Provided text
Jeonbuk Hyundai Motors is Jeonju’s soccer team. The team, who were the 2009 champs, play at their world cup stadium clad in electric green jerseys — and both games we have been to so far have been super fun. We threw on our team jerseys, grabbed a six-pack of Hite, and headed to the stadium.

Evan also grabbed a bottle of soju, which he took down easily with the help of grape soda.

The stadium itself is gorgeous. It has a really interesting shape, and convenient amenities directly outside. They have a small convenience store where you can buy food and drinks to bring into the game (dried squid is a favorite — ew), and even a wedding chapel for the real die-hard fans. Ole!

Jeonbuk were facing off against a team who hung a large sign that said “Born to be Yellowz” (?), from another part of Korea. As a westerner, I think it’s an interesting color choice/name for the sign, but we moved right past that.

We got excellent seats on the East side of the field, cracked open our cold ones, and watched the battle begin.

The former championship team are not looking so hot this season, but this particular game was a good one. Unfortunately for me, the team had their best shots on goal — and their only goal — when I was out of the seat. Therefore, I was dubbed the bad luck charm.

Every game, there is a sea of green fans sitting to the North. Next time, we’ll sit with them!

Oh — for as much as they do NOT like the sun here, I rarely see people wearing sunglasses. They usually stick to baseball caps, visors, parasols or actual umbrellas. This guy got creative — he made his sun protection out of a newspaper!

Raw data
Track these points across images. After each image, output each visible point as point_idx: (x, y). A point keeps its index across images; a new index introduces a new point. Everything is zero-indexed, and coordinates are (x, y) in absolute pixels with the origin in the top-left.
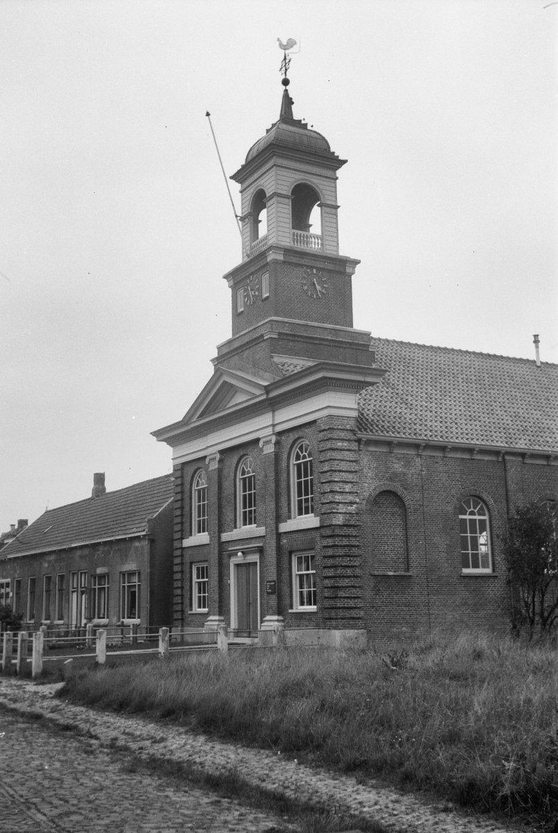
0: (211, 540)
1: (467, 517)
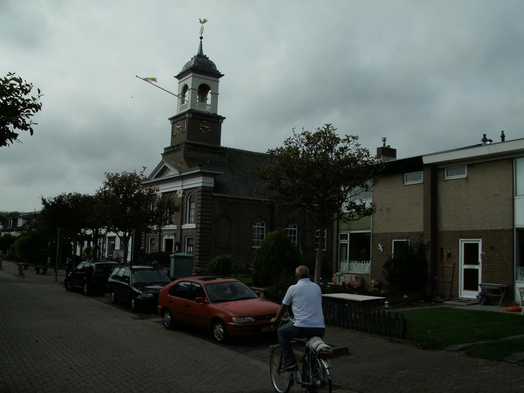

Problems to work on
A: Answer these from the Jeonbuk game post, one answer per line, marked like the questions:
(i) In what year were the team champions?
(ii) On which side of the field were the seats?
(iii) What did Evan drink his soju with?
B: According to the Jeonbuk game post, what do people usually use for sun protection instead of sunglasses? List all of them.
C: Pick up the Jeonbuk game post after its final sentence and carry it on.

Results in order
A:
(i) 2009
(ii) The East side
(iii) Grape soda

B: Baseball caps, visors, parasols, umbrellas

C:
During halftime, Smiley and Evan joined some local boys in a pickup game of their own.

Gooooooooooaaaaaalllllllllllll!!!!!

The real game ended in a tie, 1-1. As we headed toward the street, we saw a group of people dancing and cheering for a candidate in the upcoming election, taking place on Wednesday. For weeks, we’ve seen people shouting praise, singing and dancing next to these huge platforms with politicians faces on them. One politician was at the game, and asked Kristie and I to take a picture with him! I hope I didn’t put myself in any facist propaganda :P

Anyway, Evan and Smiley decided to jump in with the trained dancers to help support their cause.

The Koreans embraced it!

After the game, we hailed cabs to Chonbukdae, gobbled down some dak galbi for dinner, then headed home for an early night’s sleep.

Since Wednesday is Election Day, it is a national holiday — woo hoo for 4-day weeks!